The reaction to me, a stranger arriving in town, was at the hostile end of indifference. I felt sure Princip and his father would have met the same response as they passed through towns like this on their trek. Outsiders were to be treated with suspicion, potential threats to the status quo – a characteristic captured memorably by the writer Ivo Andrić. In his novel The Days of the Consuls Andrić’s fictional description of Westerners passing through the central Bosnian town of Travnik has, for me, more than a whiff of authenticity to it:

Then as soon as they reached the first Turkish houses they began to hear curious sounds: people calling to one another, slamming their courtyard gates and the shutters of their windows. At the very first doorway, a small girl opened one of the double gates a crack and, muttering some incomprehensible words, began spitting rapidly into the street, as though she were laying a curse on them … No one ceased working or smoking or raised his eyes to honour the unusual figure and his splendid retinue with so much as a glance. Here and there a shopkeeper turned his head away, as though searching for goods on the shelves.

On the edge of Glamoč I walked into a garage to buy a cold drink and the man at the till asked me where I had walked from that day. When I told him, he broke into the florid vernacular of the British soldier. ‘No fucking way!’ he said in perfect squaddie English as he handed me my change. The British army’s impact on local Glamoč society clearly went beyond the donation of a few old shipping containers.

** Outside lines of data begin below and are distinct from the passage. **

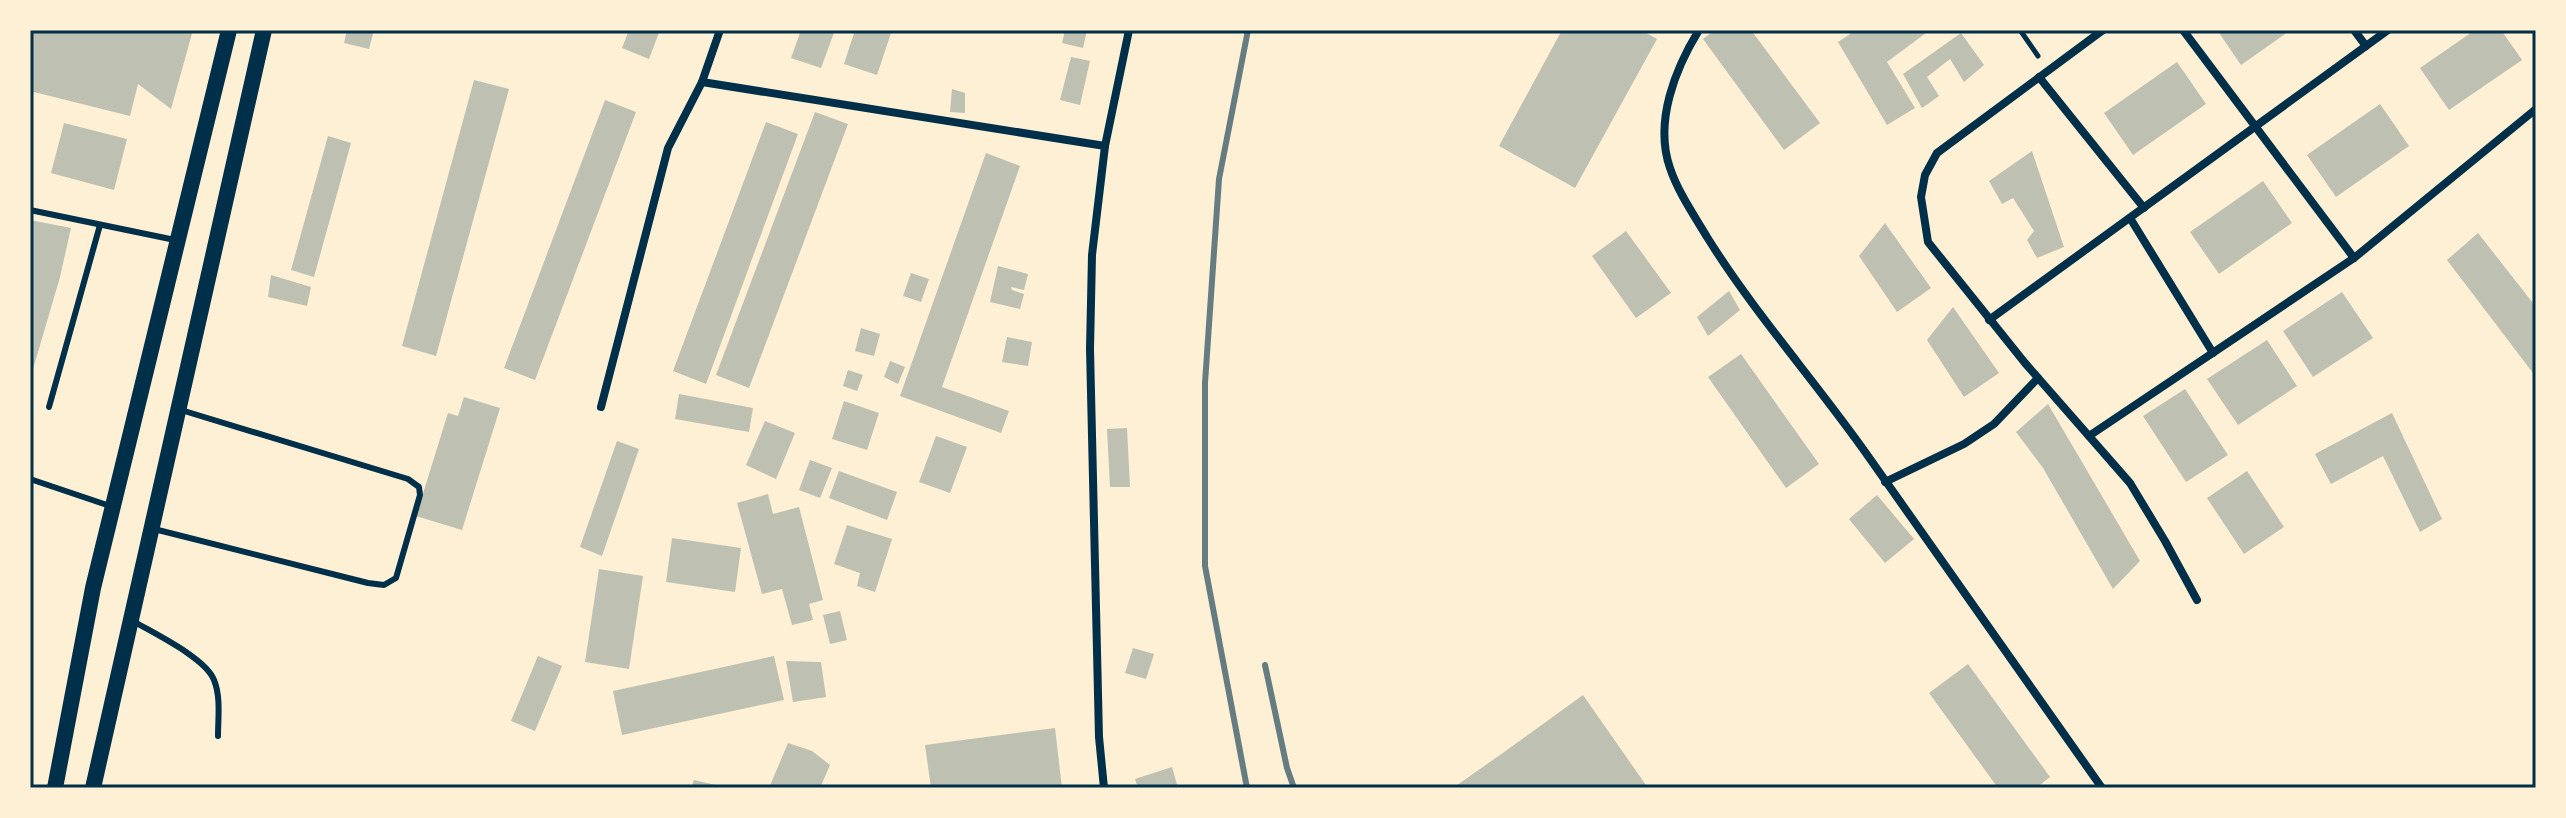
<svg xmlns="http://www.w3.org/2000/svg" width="2566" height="818" viewBox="0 0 2566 818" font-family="Arial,sans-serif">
	<rect width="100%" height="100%" fill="#fdf0d5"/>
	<g fill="#bec0b2">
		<polygon points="30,30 193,30 171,109 138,84 130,116 30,91"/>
		<polygon points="347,30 374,30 369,49 344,43"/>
		<polygon points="629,30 660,30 649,59 622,48"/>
		<polygon points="801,30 835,30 821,68 791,58"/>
		<polygon points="855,30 892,30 877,75 844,64"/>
		<polygon points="1065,30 1087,30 1083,48 1062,43"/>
		<polygon points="1562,30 1641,30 1657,39 1575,188 1499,146"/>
		<polygon points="1715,30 1751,30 1820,123 1784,150 1703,39"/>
		<polygon points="1856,30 1930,30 1887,62 1915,108 1887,125 1838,42"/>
		<polygon points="2217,30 2291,30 2241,65"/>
		<polygon points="2475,30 2501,30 2522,60 2449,110 2420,68"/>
		<polygon points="1961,33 1984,65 1964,82 1950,59 1927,77 1939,96 1922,108 1903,74"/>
		<polygon points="1071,57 1090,61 1080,105 1060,100"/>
		<polygon points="2177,62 2206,104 2133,155 2104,113"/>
		<polygon points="474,80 509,89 436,356 402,346"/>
		<polygon points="952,89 965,93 965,113 950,112"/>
		<polygon points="605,100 636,112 535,380 504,368"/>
		<polygon points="2380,104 2409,146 2336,197 2307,155"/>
		<polygon points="815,112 848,124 749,388 716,375"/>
		<polygon points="766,122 798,134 706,384 673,371"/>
		<polygon points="64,123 127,139 114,190 51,173"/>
		<polygon points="328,136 351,143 314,277 291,270"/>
		<polygon points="2032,151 2064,247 2037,258 2027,240 2034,231 2013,198 2002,204 1989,181"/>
		<polygon points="986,153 1020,166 942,387 1009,411 1001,433 900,396"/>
		<polygon points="2263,181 2292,223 2219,274 2190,232"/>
		<polygon points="30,220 71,228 60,277 31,376"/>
		<polygon points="1885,223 1931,288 1897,312 1859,256"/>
		<polygon points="1626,231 1671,293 1636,318 1592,256"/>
		<polygon points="2478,233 2536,307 2536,377 2447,260"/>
		<polygon points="998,266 1028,274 1024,290 1011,287 1012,290 1024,294 1020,309 990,302"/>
		<polygon points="911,273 929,279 921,302 903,296"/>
		<polygon points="271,275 311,287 307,306 268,297"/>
		<polygon points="1729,291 1740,310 1708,336 1697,317"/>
		<polygon points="2342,292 2373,338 2313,377 2283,331"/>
		<polygon points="1953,307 1999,373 1964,397 1927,340"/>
		<polygon points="861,328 880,334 874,356 855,351"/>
		<polygon points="1007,337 1032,342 1028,366 1002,362"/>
		<polygon points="2267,340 2297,386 2238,425 2207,379"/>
		<polygon points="1741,354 1819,464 1786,488 1708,377"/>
		<polygon points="890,361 905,367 898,384 884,377"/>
		<polygon points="848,370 863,375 857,391 843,386"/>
		<polygon points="2185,389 2228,455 2186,482 2143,416"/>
		<polygon points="679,394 753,408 749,432 675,419"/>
		<polygon points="464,397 500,408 462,530 416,516 448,413 458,416"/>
		<polygon points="844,401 879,413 867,450 832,439"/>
		<polygon points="2048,404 2140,561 2113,589 2043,468 2016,432"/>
		<polygon points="2392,413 2442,519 2420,532 2383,456 2331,484 2315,454"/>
		<polygon points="765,421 795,433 776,479 746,465"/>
		<polygon points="1127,428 1130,487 1110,487 1107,429"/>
		<polygon points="936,436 967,447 950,493 919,482"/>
		<polygon points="617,441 639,449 602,556 580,547"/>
		<polygon points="810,460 832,468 820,498 799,490"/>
		<polygon points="839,471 897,492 887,520 829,498"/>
		<polygon points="2247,471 2284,527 2244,554 2207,498"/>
		<polygon points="768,494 773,514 799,507 823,600 809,604 813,620 792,625 782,589 762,594 737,503"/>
		<polygon points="1877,495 1914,539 1885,563 1849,519"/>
		<polygon points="847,525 892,539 875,592 857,586 860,573 834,564"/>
		<polygon points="672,538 741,548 735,592 666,582"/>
		<polygon points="599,569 643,576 629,669 585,662"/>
		<polygon points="840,611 847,640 830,644 823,615"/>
		<polygon points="1133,648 1154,654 1146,679 1125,673"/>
		<polygon points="538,656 562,666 535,731 511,721"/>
		<polygon points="774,656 784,700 622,735 613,691"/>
		<polygon points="786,661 821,662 826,697 793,702"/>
		<polygon points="1968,664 2050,777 2036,788 1998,788 1929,693"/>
		<polygon points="1583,695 1648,788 1453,788 1507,750"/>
		<polygon points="1055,728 1062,788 931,788 925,745"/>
		<polygon points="788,743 812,751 830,765 820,788 769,788"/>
		<polygon points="1172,767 1178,788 1138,788 1135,779"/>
		<polygon points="694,780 724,787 724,788 691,788"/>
	</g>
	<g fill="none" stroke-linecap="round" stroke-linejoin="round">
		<polyline stroke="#003049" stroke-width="5" points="2020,30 2038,56"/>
		<g stroke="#003049" stroke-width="6">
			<polyline points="30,210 175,240"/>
			<polyline points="49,407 100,225"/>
			<polyline points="30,479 110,506"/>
			<polyline points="154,529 368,583 384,585 396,578 420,495 419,487 408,479 181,410"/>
			<path d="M133,621C153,633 206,658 214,680C221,697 218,718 218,736"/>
		</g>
		<g stroke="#003049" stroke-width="8">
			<polyline points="720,30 702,82 1105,146"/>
			<path d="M1699,30C1675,69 1654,122 1670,168C1678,192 1694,215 1707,237C1755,314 1816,382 1868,456C1946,567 2024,678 2102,788"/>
			<polyline points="2103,30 1937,153 1925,175 1921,197 1928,242 2025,363 2130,483 2165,541 2197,600"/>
			<polyline points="2183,30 2354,258"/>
			<polyline points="2354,30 2366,46"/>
			<polyline points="2039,77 2144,208"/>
			<polyline points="2130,218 2213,353"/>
			<polyline points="1989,320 2388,30"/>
			<polyline points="601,407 668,148 702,82"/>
			<polyline points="2089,436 2354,258 2536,109"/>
			<polyline points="1885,482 1964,444 1994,424 2038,378"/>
			<polyline points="1104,788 1099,737 1090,349 1092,255 1105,146 1129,30"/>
		</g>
		<g stroke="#003049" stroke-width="16">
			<polyline points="55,788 93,588 229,30"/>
			<polyline points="93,788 264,30"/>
		</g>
		<g stroke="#657d81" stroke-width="6">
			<polyline points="1265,665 1287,768 1294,788"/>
			<polyline points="1247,788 1205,566 1205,383 1219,179 1248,30"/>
		</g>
	</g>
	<rect width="2566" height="818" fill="none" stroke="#fdf0d5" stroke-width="64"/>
	<rect x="32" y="32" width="2502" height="754" fill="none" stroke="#003049" stroke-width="3"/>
</svg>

The sound of a car driving along the hard shoulder had me glancing anxiously behind me. Did local unfriendliness extend to running over strangers? But it was only Zaim slowing down, with Arnie grinning from the passenger seat and saying he would go into the town centre and find us a place to eat. By now I was done in, past caring for a meal that was more appealing in anticipation than in reality. After wolfing down veal accompanied by a sample portion of Glamoč’s famous potatoes – starchy, wholesome and tasty – all I wanted was a bed.